Coupled with the financial hardship that has hit many people in recent times as a result of the pandemic and rising inflation, a dangerous cocktail is brewing.

“It’s difficult to create awareness, because the cryptocurrency world is still very opaque for many. Fraudsters are using this by pretending that buying and investing in crypto are two different things, which is not true. Knowing that some people are struggling to pay their bills, it creates a dangerous situation for fraud.”

Use your common sense

The problem, Pluvinage says, is “really alarming”, with fraud reports occurring on a daily basis.

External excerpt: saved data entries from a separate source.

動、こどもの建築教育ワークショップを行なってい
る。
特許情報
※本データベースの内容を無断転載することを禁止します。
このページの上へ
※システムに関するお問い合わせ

Significant amounts of money are being transferred by customers to the fraudsters without it ever being invested into cryptocurrencies.

Anyone wanting to invest in cryptocurrency should apply common sense and a critical mindset.

“If you’re serious about investing, then do your own research. Try to understand the way cryptocurrencies work, familiarise yourself with the terminology, check the reputation of the company you want to work with. But more importantly, visit the website of the Belgian regulator FSMA,” says Pluvinage.

“Whatever you do, never start investing based only on a social media ad.”

How to avoid a crypto scam

-     If it sounds too good to be true, it probably is.

-     Consult the FSMA for guidance. Banks do not advise on cryptos.

-     Never give away your phone number on a website.

-     Don’t get carried away just because someone seems legitimate. Fraudsters can be excellent manipulators.